(Stored records)
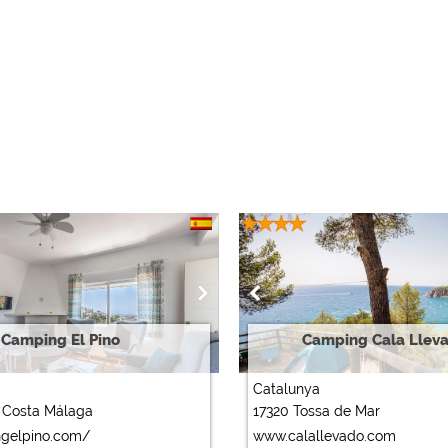
Camping El Pino
Camping Cala Llevad
Catalunya
x Costa Málaga
17320 Tossa de Mar
gelpino.com/
www.calallevado.com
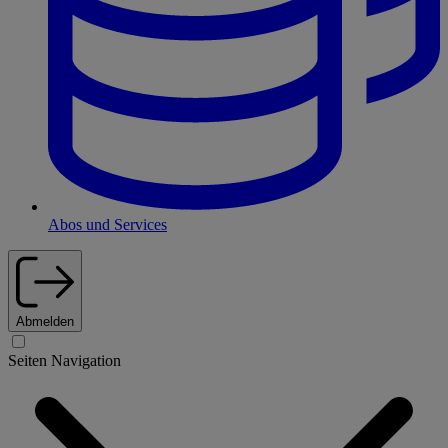
Abos und Services
Abmelden
Seiten Navigation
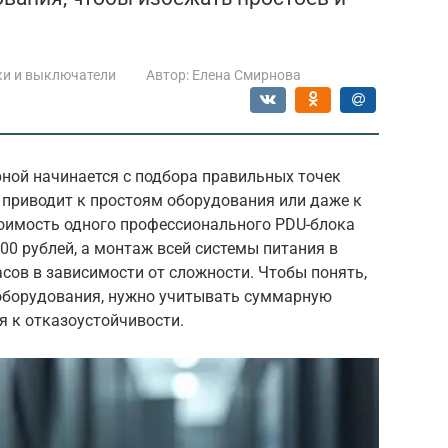
ки и выключатели
Автор:
Елена Смирнова
рной начинается с подбора правильных точек
 приводит к простоям оборудования или даже к
тоимость одного профессионального PDU-блока
00 рублей, а монтаж всей системы питания в
асов в зависимости от сложности. Чтобы понять,
 оборудования, нужно учитывать суммарную
я к отказоустойчивости.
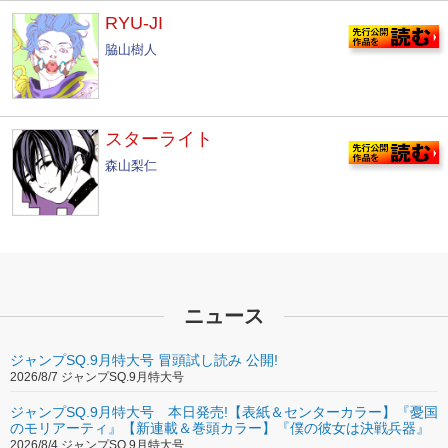
RYU-JI
脇山樹人
スターライト
森山梨仁
ニュース
ジャンプSQ.9月特大号 冒頭試し読み 公開!
2026/8/7 ジャンプSQ.9月特大号
ジャンプSQ.9月特大号 本日発売!【表紙＆センターカラー】『憂国
のモリアーティ』【新連載＆巻頭カラー】『僕の彼女は決戦兵器』
2026/8/4 ジャンプSQ.9月特大号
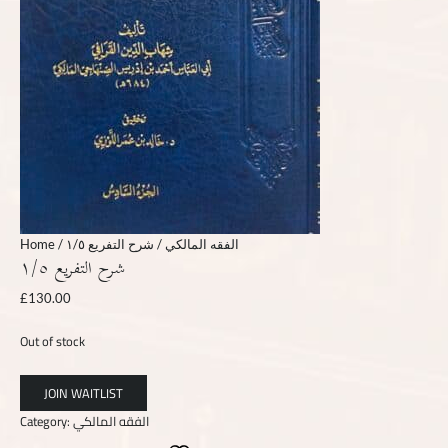
Home
/
/ شرح التفريع ١/٥
الفقه المالكي
شرح التفريع ١/٥
£
130.00
Out of stock
Category:
الفقه المالكي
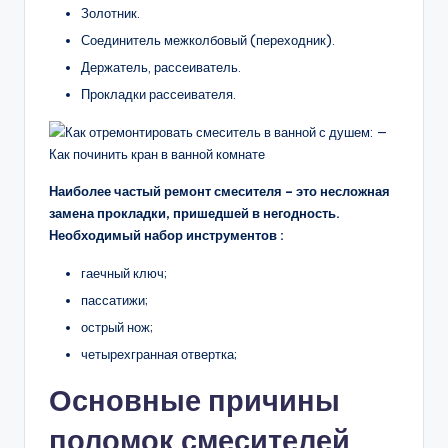
Золотник.
Соединитель межколбовый (переходник).
Держатель, рассеиватель.
Прокладки рассеивателя.
Наиболее частый ремонт смесителя – это несложная
замена прокладки, пришедшей в негодность.
Необходимый набор инструментов :
гаечный ключ;
пассатижи;
острый нож;
четырехгранная отвертка;
Основные причины
поломок смесителей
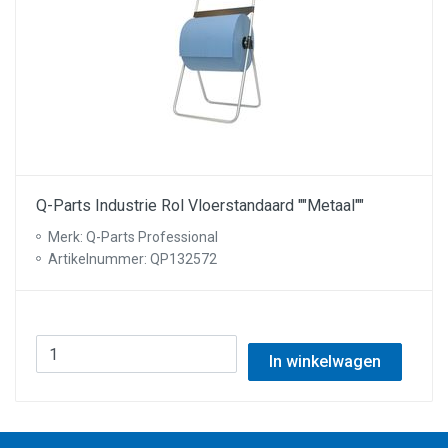
Q-Parts Industrie Rol Vloerstandaard ""Metaal""
Merk: Q-Parts Professional
Artikelnummer: QP132572
In winkelwagen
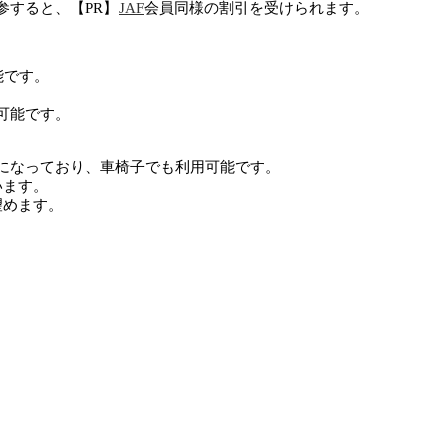
参すると、【PR】
JAF
会員同様の割引を受けられます。
能です。
可能です。
になっており、車椅子でも利用可能です。
います。
望めます。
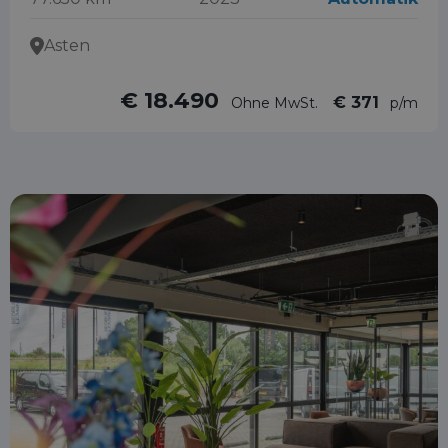
Asten
€ 18.490
€ 371
Ohne MwSt.
p/m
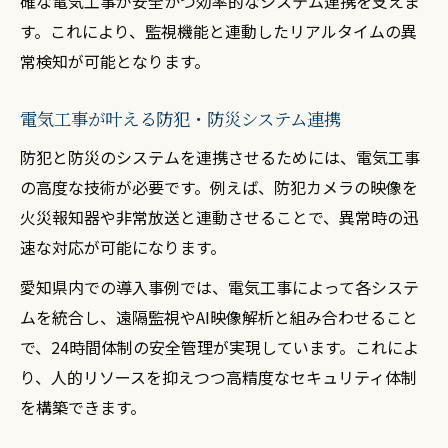
確な電気工事が安全かつ効率的なシステム連携を支えま
す。これにより、監視機能と連動したリアルタイムの異
常検知が可能となります。
電気工事が叶える防犯・防災システム連携
防犯と防災のシステムを連携させるためには、電気工事
の高度な技術が必要です。例えば、防犯カメラの映像を
火災報知器や非常放送と連動させることで、異常時の迅
速な対応が可能になります。
愛知県内での導入事例では、電気工事によって各システ
ムを統合し、遠隔監視やAI映像解析と組み合わせること
で、24時間体制の安全管理が実現しています。これによ
り、人的リソースを抑えつつ高精度なセキュリティ体制
を構築できます。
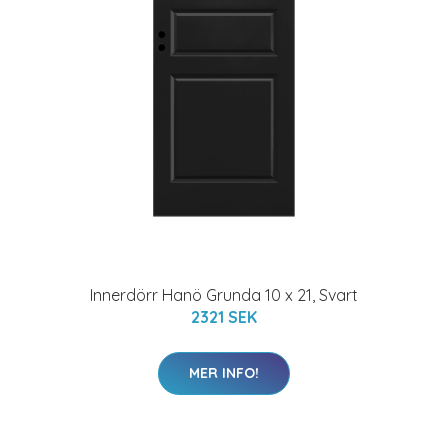
Innerdörr Hanö Grunda 10 x 21, Svart
2321 SEK
MER INFO!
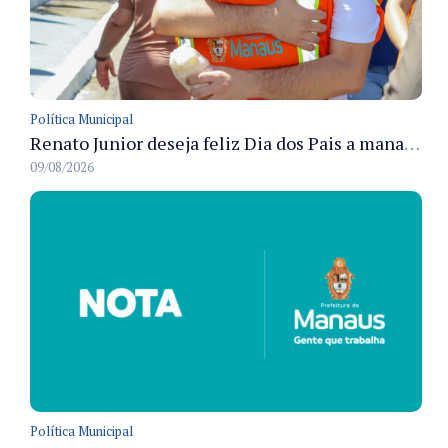
Política Municipal
Renato Junior deseja feliz Dia dos Pais a manauaras e detalha preparo dos cemitérios municipais
09/08/2026
Política Municipal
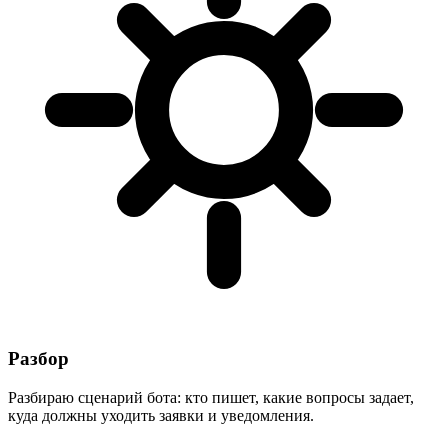
Разбор
Разбираю сценарий бота: кто пишет, какие вопросы задает,
куда должны уходить заявки и уведомления.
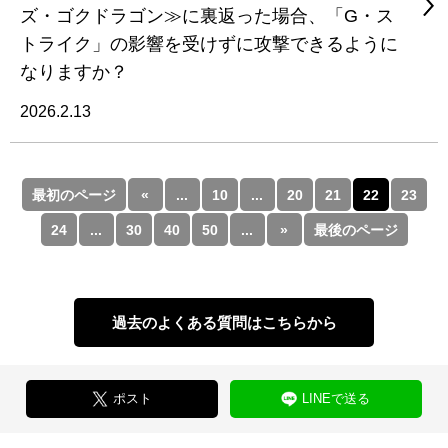
ズ・ゴクドラゴン≫に裏返った場合、「G・ス
トライク」の影響を受けずに攻撃できるように
なりますか？
2026.2.13
最初のページ
«
...
10
...
20
21
22
23
24
...
30
40
50
...
»
最後のページ
過去のよくある質問はこちらから
ポスト
LINEで送る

Your goal: Whichever lines of the records above hold the word "оборудования" should all be copied out.

Result for this exercise:
 приводит к простоям оборудования или даже к
 оборудования, нужно учитывать суммарную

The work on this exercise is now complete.